Testo fornito:
══════════════════════════════

Nell’intervento conclusivo il Segretario generale della CGIL, Maurizio Landini, ha ripreso alcuni temi in discussione: la pandemia, la precarietà (“il male assoluto”), i bassi salari.
Contro l’autonomia differenziata: “Già adesso abbiamo 20 Regioni e 20 diversi sistemi sanitari. La modifica del Titolo V, fatta vent’anni fa da un governo di sinistra, è stata un errore clamoroso: come non eravamo d’accordo allora, a maggior ragione non siamo d’accordo oggi con un sistema che aumenta ancora di più le diseguaglianze nel paese”.
Contro i tagli e l’iniquità fiscale: “È ora di dire basta, ci siamo stancati: basta ai tagli e alle nostre tasse usate per favorire la sanità privata. I tagli colpiscono i più deboli: gli anziani, i non autosufficienti, la sanità mentale, i consultori, la sicurezza sul lavoro”.
La stagione dei tagli – ricorda Landini – è iniziata con la crisi economica del 2010, con la lettera della Banca Centrale Europea (agosto 2011, le firme di Trichet e Draghi) in cui si ordinava al governo italiano di tagliare la spesa pubblica e favorire le privatizzazioni. Da allora “tutti i governi di destra, di sinistra e colorati” si sono piegati alla logica europea dei tagli.

══════════════════════════════

Materiale estratto:

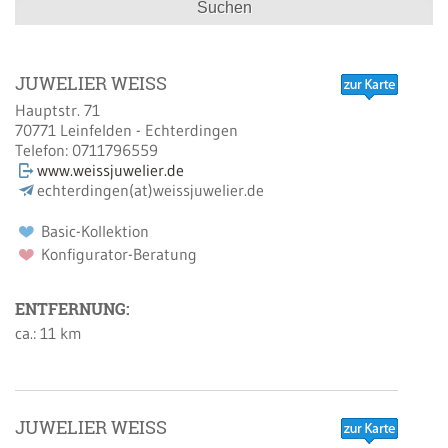
Suchen
JUWELIER WEISS
Hauptstr. 71
70771
Leinfelden - Echterdingen
Telefon:
0711796559
www.weissjuwelier.de
echterdingen(at)weissjuwelier.de
Basic-Kollektion
Konfigurator-Beratung
ENTFERNUNG:
ca.: 11 km
JUWELIER WEISS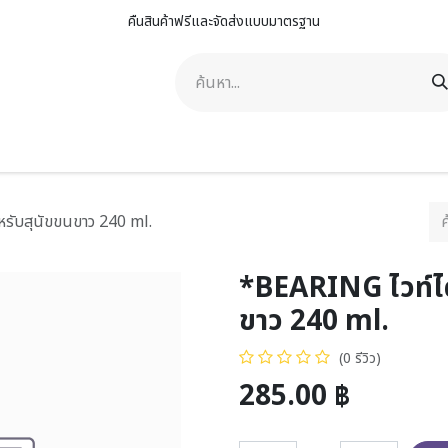
คืนสินค้าฟรีและจัดส่งแบบมาตรฐาน
าพ
ดูแลสัตว์เลี้ยง
ดูแลรถยนต์
คิงสเตลล่า กรุ๊ป
ติดต่อเรา
รับสุนัขขนขาว 240 ml.
*BEARING ไวท์ได
ขาว 240 ml.
(0 รีวิว)
285.00
฿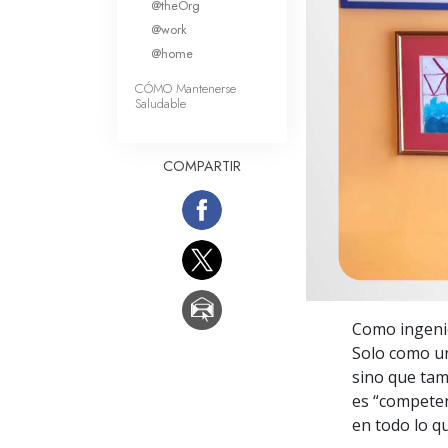
@theOrg
Amor y Odio: ¿Qué es
@work
@home
CÓMO Mantenerse
Saludable
COMPARTIR
Como ingenie
Solo como un
sino que tamb
es “competen
en todo lo q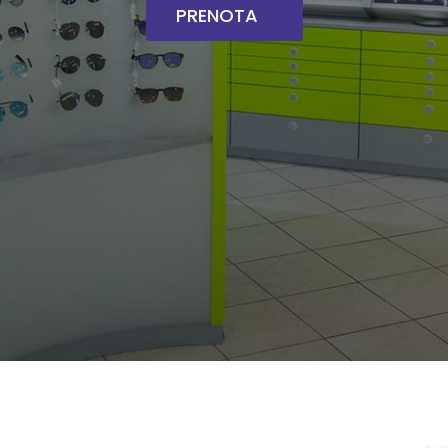
PRENOTA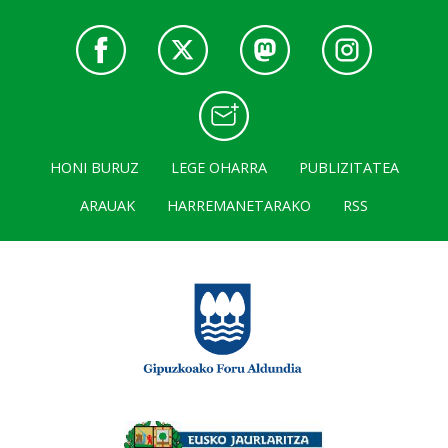
HONI BURUZ
LEGE OHARRA
PUBLIZITATEA
ARAUAK
HARREMANETARAKO
RSS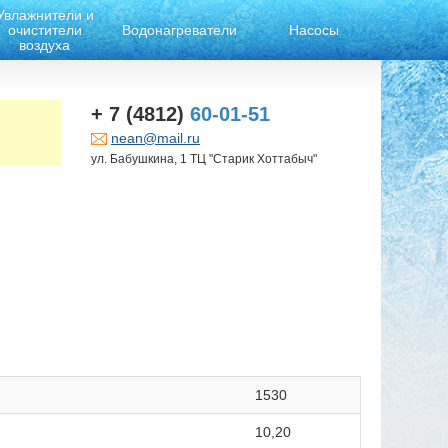
Увлажнители и
очистители
Водонагреватели
Насосы
воздуха
+ 7 (4812)
60-01-51
nean@mail.ru
ул. Бабушкина, 1 ТЦ "Старик Хоттабыч"
1530
10,20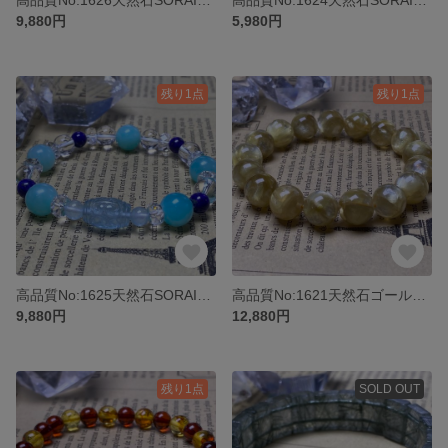
9,880円
5,980円
残り1点
残り1点
高品質No:1625天然石SORAISI オリジナルブレスレットパワーストーン
高品質No:1621天然石ゴールデンマイカブレスレットパワーストーン
9,880円
12,880円
残り1点
SOLD OUT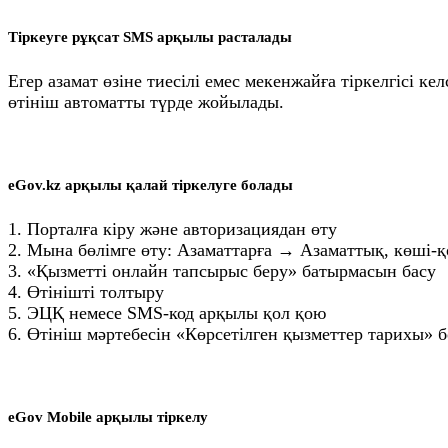
Тіркеуге рұқсат SMS арқылы расталады
Егер азамат өзіне тиесілі емес мекенжайға тіркелгісі ке
өтініш автоматты түрде жойылады.
eGov.kz арқылы қалай тіркелуге болады
1. Порталға кіру және авторизациядан өту
2. Мына бөлімге өту: Азаматтарға → Азаматтық, көші-
3. «Қызметті онлайн тапсырыс беру» батырмасын басу
4. Өтінішті толтыру
5. ЭЦҚ немесе SMS-код арқылы қол қою
6. Өтініш мәртебесін «Көрсетілген қызметтер тарихы» 
eGov Mobile арқылы тіркелу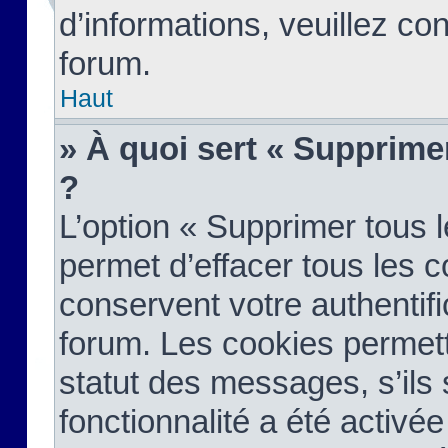
d’informations, veuillez co
forum.
Haut
» À quoi sert « Supprime
?
L’option « Supprimer tous 
permet d’effacer tous les 
conservent votre authentifi
forum. Les cookies permett
statut des messages, s’ils s
fonctionnalité a été activée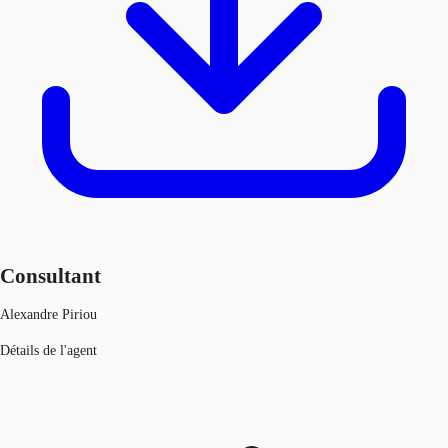
Consultant
Alexandre Piriou
Détails de l'agent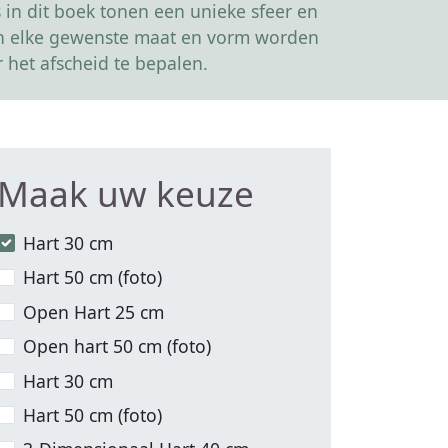
in dit boek tonen een unieke sfeer en
kan elke gewenste maat en vorm worden
 het afscheid te bepalen.
Maak uw keuze
Hart 30 cm
Hart 50 cm (foto)
Open Hart 25 cm
Open hart 50 cm (foto)
Hart 30 cm
Hart 50 cm (foto)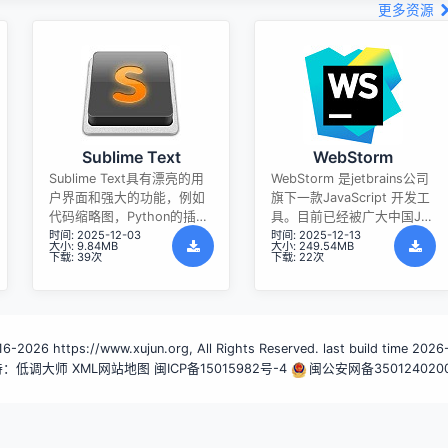
更多资源
Sublime Text
WebStorm
Sublime Text具有漂亮的用
WebStorm 是jetbrains公司
户界面和强大的功能，例如
旗下一款JavaScript 开发工
代码缩略图，Python的插
具。目前已经被广大中国JS
时间: 2025-12-03
时间: 2025-12-13
件，代码段等。还可自定义
开发者誉为“Web前端开发神
大小: 9.84MB
大小: 249.54MB
键绑定，菜单和工具栏。
器”、“最强大的HTML5编辑
下载: 39次
下载: 22次
Sublime Text 的主要功能包
器”、“最智能的JavaScript
括：拼写检查，书签，完整
IDE”等。与IntelliJ IDEA同
的 Python API ， Goto 功
源，继承了IntelliJ IDEA强大
能，即时项目切换，多选
的JS部分的功能。
-2026 https://www.xujun.org, All Rights Reserved. last build time 202
择，多窗口等等。Sublime
持：低调大师
Text 是一个跨平台的编辑
XML网站地图
闽ICP备15015982号-4
闽公安网备350124020
器，同时支持Windows、
Linux、Mac OS X等操作系
统。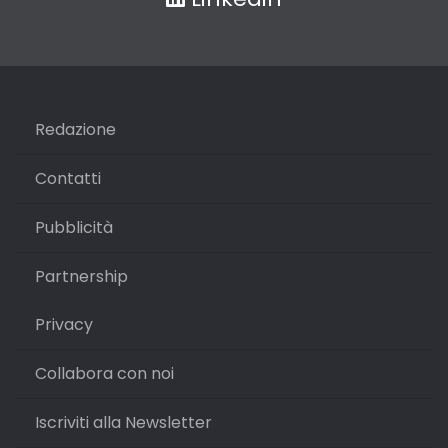
Redazione
Contatti
Pubblicità
Partnership
Privacy
Collabora con noi
Iscriviti alla Newsletter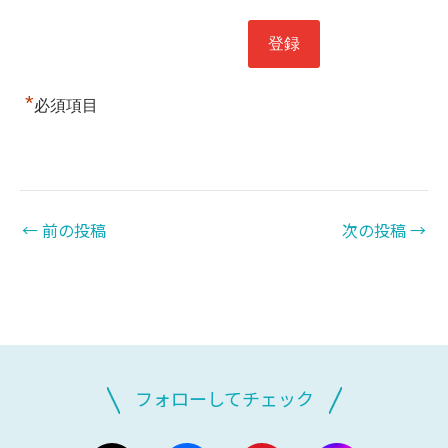
*
必須項目
←
前の投稿
次の投稿
→
フォローしてチェック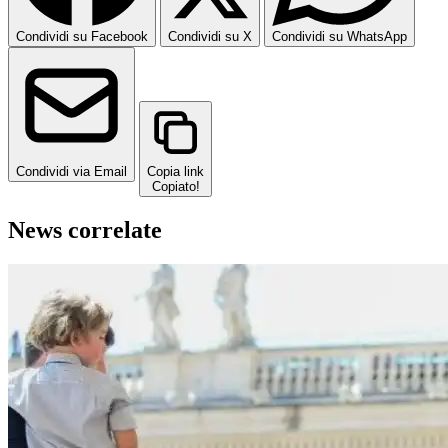
Condividi su Facebook
Condividi su X
Condividi su WhatsApp
Condividi via Email
Copia link
Copiato!
News correlate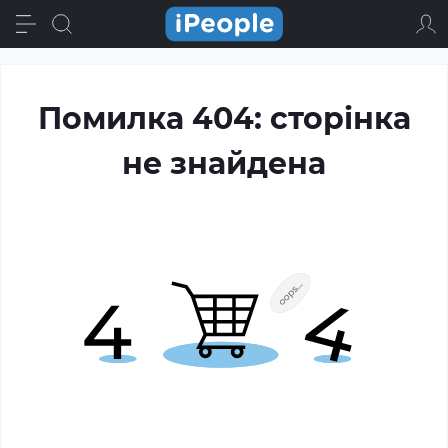
Помилка 404: сторінка
не знайдена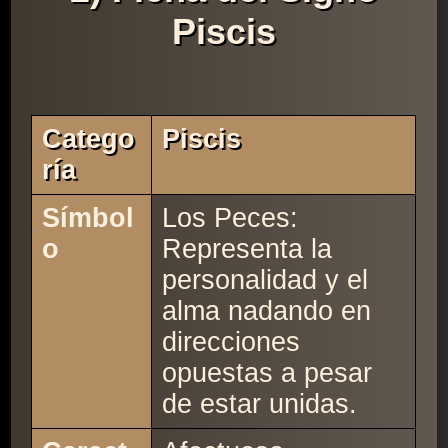
Piscis
Catego
Piscis
Ría
Símbol
Los Peces:
o
Representa la
personalidad y el
alma nadando en
direcciones
opuestas a pesar
de estar unidas.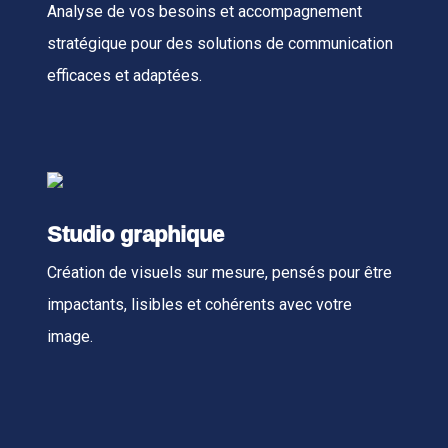
Analyse de vos besoins et accompagnement
stratégique pour des solutions de communication
efficaces et adaptées.
Studio graphique
Création de visuels sur mesure, pensés pour être
impactants, lisibles et cohérents avec votre
image.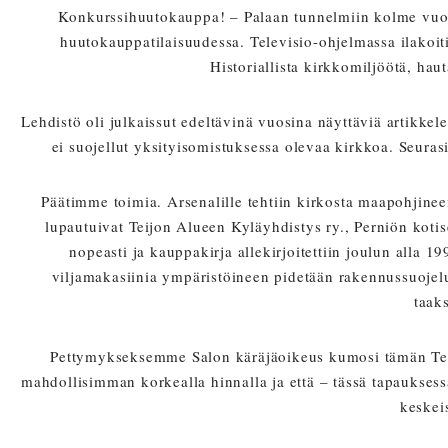
Konkurssihuutokauppa! – Palaan tunnelmiin kolme vuott
huutokauppatilaisuudessa. Televisio-ohjelmassa ilakoi
Historiallista kirkkomiljöötä, ha
Lehdistö oli julkaissut edeltävinä vuosina näyttäviä artikkel
ei suojellut yksityisomistuksessa olevaa kirkkoa. Seuras
Päätimme toimia. Arsenalille tehtiin kirkosta maapohjine
lupautuivat Teijon Alueen Kyläyhdistys ry., Perniön koti
nopeasti ja kauppakirja allekirjoitettiin joulun alla
viljamakasiinia ympäristöineen pidetään rakennussuojelul
taak
Pettymykseksemme Salon käräjäoikeus kumosi tämän Teij
mahdollisimman korkealla hinnalla ja että – tässä tapauksess
keskei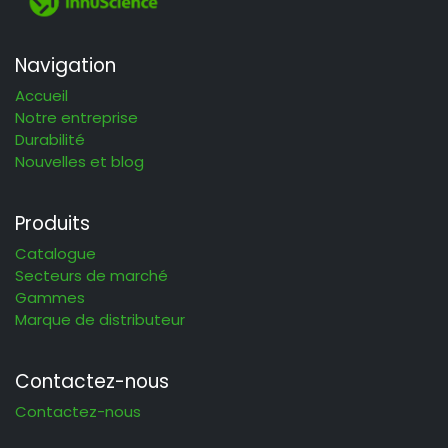
Navigation
Accueil
Notre entreprise
Durabilité
Nouvelles et blog
Produits
Catalogue
Secteurs de marché
Gammes
Marque de distributeur
Contactez-nous
Contactez-nous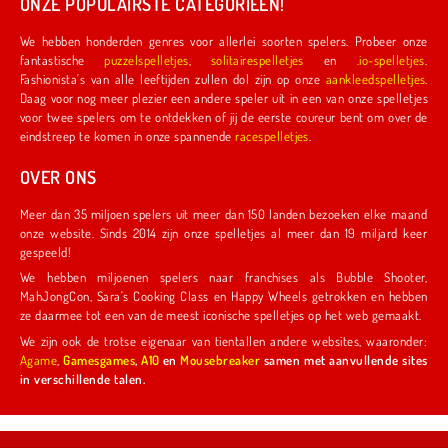
ONZE POPULAIRSTE CATEGORIEËN!
We hebben honderden genres voor allerlei soorten spelers. Probeer onze
fantastische
puzzelspelletjes
,
solitairespelletjes
en
.io-spelletjes
.
Fashionista's van alle leeftijden zullen dol zijn op onze
aankleedspelletjes
.
Daag voor nog meer plezier een andere speler uit in een van onze spelletjes
voor twee spelers om te ontdekken of jij de eerste coureur bent om over de
eindstreep te komen in onze spannende
racespelletjes
.
OVER ONS
Meer dan 35 miljoen spelers uit meer dan 150 landen bezoeken elke maand
onze website. Sinds 2014 zijn onze spelletjes al meer dan 19 miljard keer
gespeeld!
We hebben miljoenen spelers naar franchises als Bubble Shooter,
MahJongCon, Sara's Cooking Class en Happy Wheels getrokken en hebben
ze daarmee tot een van de meest iconische spelletjes op het web gemaakt.
We zijn ook de trotse eigenaar van tientallen andere websites, waaronder:
Agame
,
Gamesgames
,
A10
en
Mousebreaker
samen met aanvullende sites
in verschillende talen.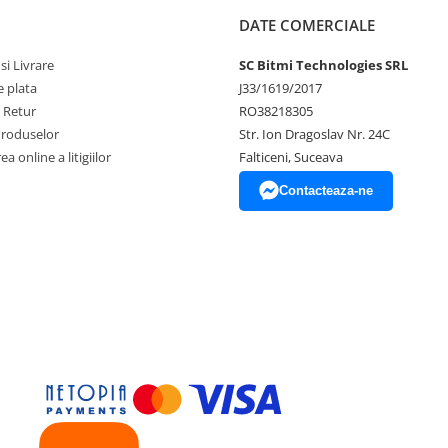
DATE COMERCIALE
si Livrare
SC Bitmi Technologies SRL
 plata
J33/1619/2017
e Retur
RO38218305
Produselor
Str. Ion Dragoslav Nr. 24C
a online a litigiilor
Falticeni, Suceava
Contacteaza-ne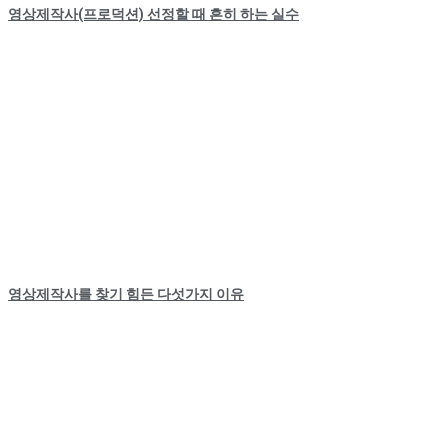
영상제작사(프로덕션) 선정할 때 흔히 하는 실수
영상제작사를 찾기 힘든 다섯가지 이유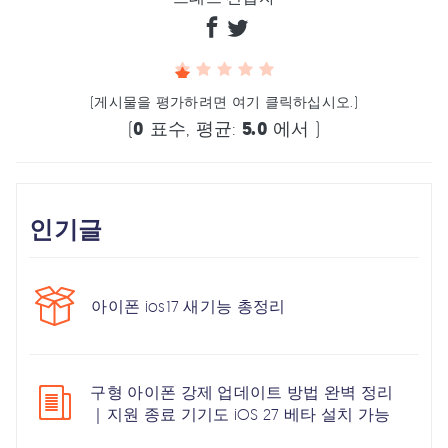
(게시물을 평가하려면 여기 클릭하십시오.)
(
0
표수, 평균:
5.0
에서 )
인기글
아이폰 ios17 새기능 총정리
구형 아이폰 강제 업데이트 방법 완벽 정리
｜지원 종료 기기도 iOS 27 베타 설치 가능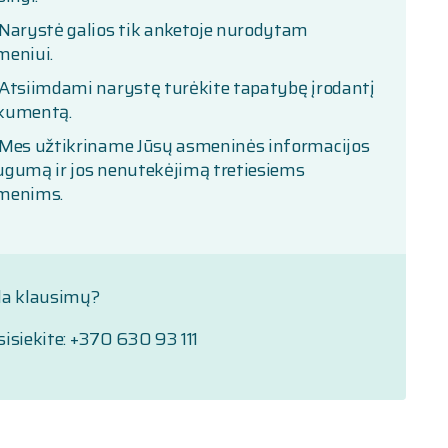
Narystė galios tik anketoje nurodytam
meniui.
Atsiimdami narystę turėkite tapatybę įrodantį
kumentą.
Mes užtikriname Jūsų asmeninės informacijos
ugumą ir jos nenutekėjimą tretiesiems
menims.
la klausimų?
isiekite: +370 630 93 111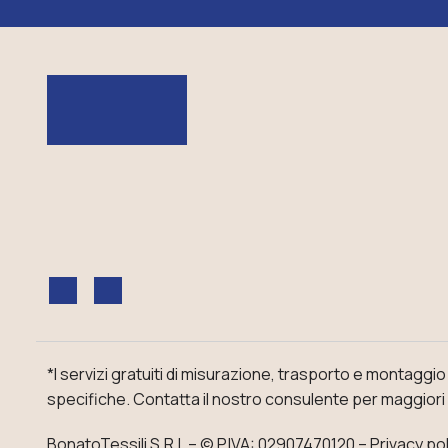
*I servizi gratuiti di misurazione, trasporto e montaggi
specifiche.
Contatta il nostro consulente
per maggiori 
BonatoTessili S.R.L – ©
P.IVA: 02907470120
–
Privacy pol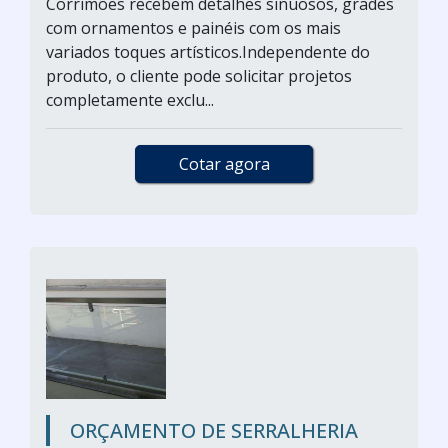
Corrimões recebem detalhes sinuosos, grades
com ornamentos e painéis com os mais
variados toques artísticos.Independente do
produto, o cliente pode solicitar projetos
completamente exclu...
Cotar agora
ORÇAMENTO DE SERRALHERIA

══════════════════════════════

Consegna:
Ricopi senza alcuna modifica il passo del testo sull'intervento di Landini da "Contro i tagli" a "europea dei tagli.".

Risultato:
Contro i tagli e l’iniquità fiscale: “È ora di dire basta, ci siamo stancati: basta ai tagli e alle nostre tasse usate per favorire la sanità privata. I tagli colpiscono i più deboli: gli anziani, i non autosufficienti, la sanità mentale, i consultori, la sicurezza sul lavoro”.
La stagione dei tagli – ricorda Landini – è iniziata con la crisi economica del 2010, con la lettera della Banca Centrale Europea (agosto 2011, le firme di Trichet e Draghi) in cui si ordinava al governo italiano di tagliare la spesa pubblica e favorire le privatizzazioni. Da allora “tutti i governi di destra, di sinistra e colorati” si sono piegati alla logica europea dei tagli.